» **WORK ORDER**: Below are the entries; give again exactly the lines from the one mentioning "#3a3d41; stroke-width: 2.5;" through the one mentioning "#0e0e10; stroke: #777d85;", inclusive.

» **INPUT DATA**:
■ ■ ■ ■ ■

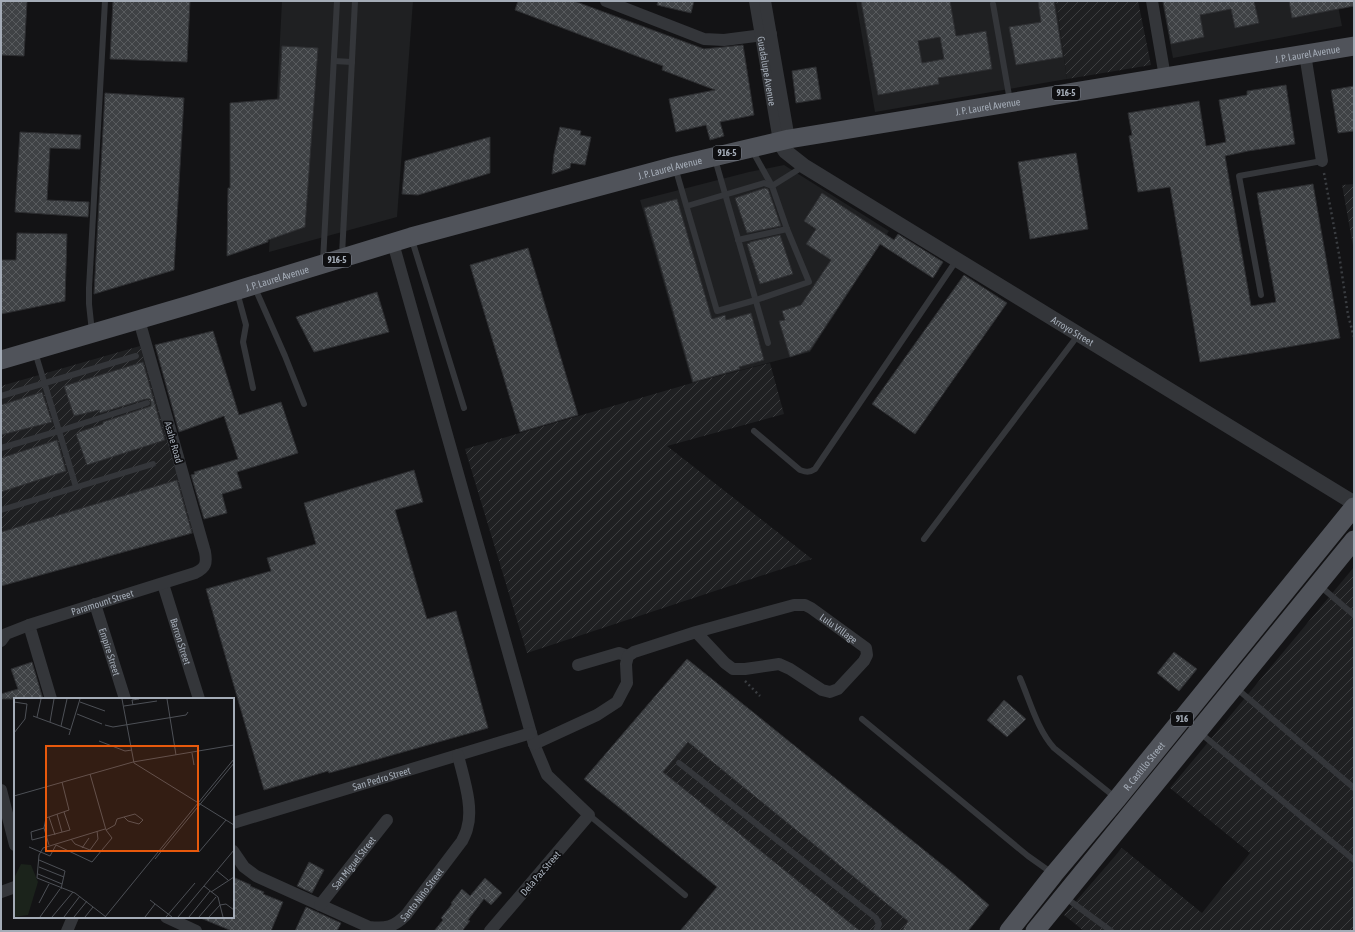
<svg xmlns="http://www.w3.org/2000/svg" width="1355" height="932" viewBox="0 0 1355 932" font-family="'Asap Condensed',sans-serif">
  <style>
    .built { fill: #1f2022 }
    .industrial { fill: url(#industrial-furrows) }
    .building { fill: url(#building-cross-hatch); stroke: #2d2e31; fill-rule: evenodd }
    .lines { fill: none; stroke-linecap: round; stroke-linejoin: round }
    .path { stroke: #3a3d41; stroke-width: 2.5; stroke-dasharray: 2 3; stroke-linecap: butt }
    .service { stroke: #34363a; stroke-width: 6 }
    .minor { stroke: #34363a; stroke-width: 12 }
    .tertiary { stroke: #34363a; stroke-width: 15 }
    .primary { stroke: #50535a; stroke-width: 19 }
    .labels { text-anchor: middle; stroke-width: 3.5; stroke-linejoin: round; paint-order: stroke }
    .shield { fill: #0e0e10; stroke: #777d85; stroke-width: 1 }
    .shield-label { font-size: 9px; font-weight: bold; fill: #a4acb7 }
    .street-label { font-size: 10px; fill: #a4acb7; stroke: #0e0e10 }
    .inset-road { fill: none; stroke: #4d5056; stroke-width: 1 }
    .view { fill: #e8590c; fill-opacity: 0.15; stroke: #e8590c; stroke-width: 2 }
    .inset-edge { fill: none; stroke: #a4acb7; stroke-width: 2 }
  </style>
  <defs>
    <pattern id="industrial-furrows" width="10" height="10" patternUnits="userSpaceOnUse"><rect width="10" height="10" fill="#1f2022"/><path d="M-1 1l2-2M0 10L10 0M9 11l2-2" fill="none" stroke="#3d3e40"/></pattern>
    <pattern id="building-cross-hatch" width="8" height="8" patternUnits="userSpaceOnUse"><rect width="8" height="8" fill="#3f4245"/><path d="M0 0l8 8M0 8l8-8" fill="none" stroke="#585b5e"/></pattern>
  </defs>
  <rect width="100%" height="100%" fill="#131315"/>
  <!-- built -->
  <g class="built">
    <path d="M282 1H413L397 217 269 252Z"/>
    <path d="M856 1H1056L1067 79 875 112Z"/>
    <path d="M1162 1H1337L1342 26 1173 58Z"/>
    <path d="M784 165 889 231 810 352 692 383 640 200 749 172Z"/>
  </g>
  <!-- industrial -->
  <g class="industrial">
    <path d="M1056 1H1138L1151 65 1067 79Z"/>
    <path d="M1354 184V251L1342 185Z"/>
    <path d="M140 346 194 533 1 586V386Z"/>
    <path d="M770 363 784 414 667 446 812 559 527 653 465 449 692 383Z"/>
    <path d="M1354 567V931H1084L1064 915 1122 848 1202 913 1250 853 1170 788Z"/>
    <path d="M687 659 950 871 902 931H680L717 887 584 779Z"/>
  </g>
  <!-- building -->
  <g class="building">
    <path d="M1 1H27L24 56 1 55Z"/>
    <path d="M113 1H190L187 62 110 59Z"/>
    <path d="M518 1H574L704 49 743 45 754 115 720 122 724 136 710 140 706 125 676 132 669 99 715 90 662 70 663 66 515 10Z"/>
    <path d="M658 1H694L691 13 657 5Z"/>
    <path d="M861 1H950L956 36 986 31 992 69 938 78 939 84 878 95ZM940 37 944 59 922 63 918 41Z"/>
    <path d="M1038 1H1054L1063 57 1016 65 1009 27 1041 22Z"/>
    <path d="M1163 1H1254L1259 23 1235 28 1231 9 1200 15 1204 37 1171 44Z"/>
    <path d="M1289 1H1354V6L1292 18Z"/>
    <path d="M282 46 318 48 305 227 268 240V242L227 256 228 188H230V103L279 99Z"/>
    <path d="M816 67 821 99 796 103 792 71Z"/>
    <path d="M1286 85 1295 144 1248 151 1225 156 1251 306 1276 302 1257 193 1313 184 1340 338 1200 362 1170 187 1138 192 1129 136 1132 135 1128 113 1199 101 1206 146 1226 142 1219 100 1247 95V91Z"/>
    <path d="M1354 86V131L1338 133 1331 90Z"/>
    <path d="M105 93 184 98 174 270 94 294Z"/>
    <path d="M560 127 581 131 580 135 591 137 585 165 571 163 570 168 552 174 554 154Z"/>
    <path d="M20 132 81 135 80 149 50 148 47 200 89 202 88 217 15 212Z"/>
    <path d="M490 137V173L418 195 402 194 405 161Z"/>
    <path d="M1076 153 1088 229 1030 239 1018 162Z"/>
    <path d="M765 188 768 189 781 226 747 233 735 198Z"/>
    <path d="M822 193 894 240 898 234 943 262 933 278 880 244 810 350 790 357 779 321 785 320 782 311 801 305 831 260 806 244 816 229 804 221Z"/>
    <path d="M677 199 712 319 725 315 726 320 751 313 764 360 739 367 740 369 693 382 644 208Z"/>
    <path d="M17 233 67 234 65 301 1 314V260H16Z"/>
    <path d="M780 235 793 274 760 284 747 244 750 243V242Z"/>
    <path d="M528 248 578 415 520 432 470 265Z"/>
    <path d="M964 275 1007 303 915 434 872 404Z"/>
    <path d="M377 292 389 332 314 352 296 317Z"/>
    <path d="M213 331 239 415 281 402 298 453 237 472 242 488 222 494 227 513 204 519 191 475 195 474 194 472 238 459 224 416 179 432 155 345Z"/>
    <path d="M143 362 165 440 87 465 76 434 79 433V432L103 424V422L151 406V402L150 399H146L100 413 99 410 74 416 64 386Z"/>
    <path d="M42 392 52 422 1 435V405Z"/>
    <path d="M57 440 66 471 1 492V458Z"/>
    <path d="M414 470 423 502 395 510 427 619 456 611 488 728 329 773 328 771 264 790 206 589 271 571 267 558 316 544 304 503Z"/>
    <path d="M177 480 192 533 1 586V532Z"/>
    <path d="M1174 652 1197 669 1179 691 1157 673Z"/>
    <path d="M687 659 950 871 989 905 968 931H902L908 921 688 742 663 772 860 931H680L717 887 584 779Z"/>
    <path d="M32 662 43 699H1V694L18 689 11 669Z"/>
    <path d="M1004 700 1026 719 1007 737 987 720Z"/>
    <path d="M309 862 324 870 312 893 297 886Z"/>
    <path d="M235 878 251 885 250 886 264 892 263 894 283 902 271 931H232L198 917H233V883Z"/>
    <path d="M485 878 502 893 491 905 484 899 468 920 470 921 462 931H434L443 920 441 918 452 904 451 903 462 889 470 896Z"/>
    <path d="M306 907 341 923 337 931H295Z"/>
  </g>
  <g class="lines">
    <!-- path -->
    <g class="path">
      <path d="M1324 173 1339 254 1348 315 1354 337"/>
      <path d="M745 681 760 696"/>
    </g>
    <!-- service -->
    <g class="service">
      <path d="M993 4 1010 101"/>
      <path d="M334 61 352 62"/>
      <path d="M715 159 768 343"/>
      <path d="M675 167 717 311 756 300 809 282 787 229 772 186 752 150"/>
      <path d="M687 206 764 183 772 186 804 166"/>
      <path d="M412 240 464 408"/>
      <path d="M738 240 787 229"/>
      <path d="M342 255 355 1"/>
      <path d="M323 261 337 1"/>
      <path d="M255 288 285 356 304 404"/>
      <path d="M237 292 246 325 243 342 253 388"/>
      <path d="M1261 295 1239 176 1322 161"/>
      <path d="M92 332 89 304V288L105 1"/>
      <path d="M35 352 76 487"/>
      <path d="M1 396 136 356"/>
      <path d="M754 431 800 470C806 472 809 473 815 469L956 261"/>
      <path d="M1 448 59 431 147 403"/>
      <path d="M1 510 153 464"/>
      <path d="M924 539 1079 334"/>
      <path d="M1320 586 1354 615"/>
      <path d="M1020 678C1030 701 1037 729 1054 748L1116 798"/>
      <path d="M1236 688 1354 788"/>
      <path d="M862 719 1028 856 1052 873"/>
      <path d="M1199 732 1354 860"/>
      <path d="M679 763 876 918 879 924 876 931"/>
      <path d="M589 815 685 895"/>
      <path d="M1066 898 1111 931"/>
    </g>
    <!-- minor -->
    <g class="minor">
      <path d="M606 1 704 39 724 40 771 34"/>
      <path id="s1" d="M755 1 779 141"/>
      <path d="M765 1 789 139"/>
      <path d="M1152 1 1165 77"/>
      <path d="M1305 54 1322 161"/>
      <path d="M393 243 534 744 547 775 589 815 490 931"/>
      <path id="s2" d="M163 584 199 699"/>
      <path id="s3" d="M95 604 125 699"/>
      <path d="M29 625 51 699"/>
      <path id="s4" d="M1 641 6 634 29 625 195 573C206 568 207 563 205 552L139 320"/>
      <path d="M578 665 619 653 628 656"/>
      <path id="s5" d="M534 744 597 715 617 702 627 683 626 664 628 656 634 652 696 632 794 605H805L811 608 866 648 867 655 864 661 838 689 830 692 822 690 790 669 779 664 745 669H733L725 663 696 632"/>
      <path d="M1 790 15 845"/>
      <path id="s6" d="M233 823 531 733"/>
      <path id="s7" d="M233 851 244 867 256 876 369 927C386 929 394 927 406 915L462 841C464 837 466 833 467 829 474 807 463 777 458 755"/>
      <path d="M1 892 15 887"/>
      <path id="s8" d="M320 905 387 820"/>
      <path d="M166 917 196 931"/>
      <path d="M67 931 73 917"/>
    </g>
    <!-- tertiary -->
    <path class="tertiary" id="s9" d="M779 141 785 151 804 166 1354 503"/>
    <!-- primary -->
    <g class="primary">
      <path id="s10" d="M1 360 189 305 411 237 675 166 789 139 1354 46"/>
      <path id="s11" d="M1009 931 1054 874 1117 799 1354 507"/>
      <path d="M1035 931 1354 540"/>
    </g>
  </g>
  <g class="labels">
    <!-- shield labels -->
    <g class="shield">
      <rect x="1052" y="86" width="28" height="14" rx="3"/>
      <rect x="713" y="146" width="28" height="14" rx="3"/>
      <rect x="323" y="253" width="28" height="14" rx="3"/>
      <rect x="1171" y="712" width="22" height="14" rx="3"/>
    </g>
    <g class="shield-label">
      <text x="1066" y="96">916-5</text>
      <text x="727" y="156">916-5</text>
      <text x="337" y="263">916-5</text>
      <text x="1182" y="722">916</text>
    </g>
    <!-- street labels -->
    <g class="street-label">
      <text dy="4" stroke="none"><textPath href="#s10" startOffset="1344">J. P. Laurel Avenue</textPath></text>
      <text dy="4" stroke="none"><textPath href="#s1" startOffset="71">Guadalupe Avenue</textPath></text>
      <text dy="4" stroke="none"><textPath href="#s10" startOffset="1020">J. P. Laurel Avenue</textPath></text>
      <text dy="4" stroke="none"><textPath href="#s10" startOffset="696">J. P. Laurel Avenue</textPath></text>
      <text dy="4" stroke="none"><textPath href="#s10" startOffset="288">J. P. Laurel Avenue</textPath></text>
      <text dy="4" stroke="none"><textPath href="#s9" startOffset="351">Arroyo Street</textPath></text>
      <text transform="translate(174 442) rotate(74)" y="4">Asahe Road</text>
      <text dy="4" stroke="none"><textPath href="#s4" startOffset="110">Paramount Street</textPath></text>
      <text dy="4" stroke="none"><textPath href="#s5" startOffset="368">Lulu Village</textPath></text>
      <text dy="4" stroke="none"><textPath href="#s2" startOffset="60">Barron Street</textPath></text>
      <text dy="4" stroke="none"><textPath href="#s3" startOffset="50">Empire Street</textPath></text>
      <text dy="4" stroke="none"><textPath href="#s11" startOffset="213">R. Castillo Street</textPath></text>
      <text dy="4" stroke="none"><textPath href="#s6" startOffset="155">San Pedro Street</textPath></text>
      <text dy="4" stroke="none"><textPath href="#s8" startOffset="54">San Miguel Street</textPath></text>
      <text transform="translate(540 873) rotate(-49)" y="4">Dela Paz Street</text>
      <text dy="4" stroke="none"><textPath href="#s7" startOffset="225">Santo Niño Street</textPath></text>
    </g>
  </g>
  <!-- overview -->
  <g transform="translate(14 698)">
    <rect width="220" height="220" fill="#131315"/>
    <path d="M7 166 17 167 24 184 14 217 0 219V180Z" fill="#1b231b"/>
    <path class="inset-road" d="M108 1 120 65 220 127M153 1 162 57M0 4 13 6 11 21 0 35M66 4 91 13M119 7 118 2 125 1M110 8 143 3M63 16 88 26M19 18 57 32M23 19 27 1M36 24 40 1M91 27 99 29 172 17 174 14M47 28 53 1M55 37 66 1M85 43 111 53 118 52M178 55 180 67M0 98 119 64 220 47M43 116 48 134M35 119 41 137M30 130 17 134 18 142 56 132 50 114M91 131 29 150 25 157 23 180 61 195 92 219M92 132 101 127 103 121 110 119 121 116 129 122 125 126 114 123 110 119M57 141 61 146 76 152 84 141 83 133M35 147 30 130 32 120 55 112 48 84M42 147 78 164 98 140 92 132 76 76M15 149 36 158 42 147M68 150 75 140M185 154 212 122M141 161 220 65M25 162 51 173 47 191M25 169 50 179M203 173 214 182M24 176 48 186M190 188 204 199 209 219M197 194 220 179M136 202 158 219M25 205 35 186M26 219 46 191M38 219 59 194M50 219 66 198M60 219 73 203M71 219 79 209M91 219 220 61M131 219 141 206M152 219 181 185M164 219 220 152M175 219 196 193M185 219 202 199M195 219 206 207 212 206 220 212"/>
    <path class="view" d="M32 48H184V153H32Z"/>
    <rect width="220" height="220" class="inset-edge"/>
  </g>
  <!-- border -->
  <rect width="1355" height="932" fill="none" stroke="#a4acb7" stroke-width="4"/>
</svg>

■ ■ ■ ■ ■

» **RESPONSE TO THE TASK**:
    .path { stroke: #3a3d41; stroke-width: 2.5; stroke-dasharray: 2 3; stroke-linecap: butt }
    .service { stroke: #34363a; stroke-width: 6 }
    .minor { stroke: #34363a; stroke-width: 12 }
    .tertiary { stroke: #34363a; stroke-width: 15 }
    .primary { stroke: #50535a; stroke-width: 19 }
    .labels { text-anchor: middle; stroke-width: 3.5; stroke-linejoin: round; paint-order: stroke }
    .shield { fill: #0e0e10; stroke: #777d85; stroke-width: 1 }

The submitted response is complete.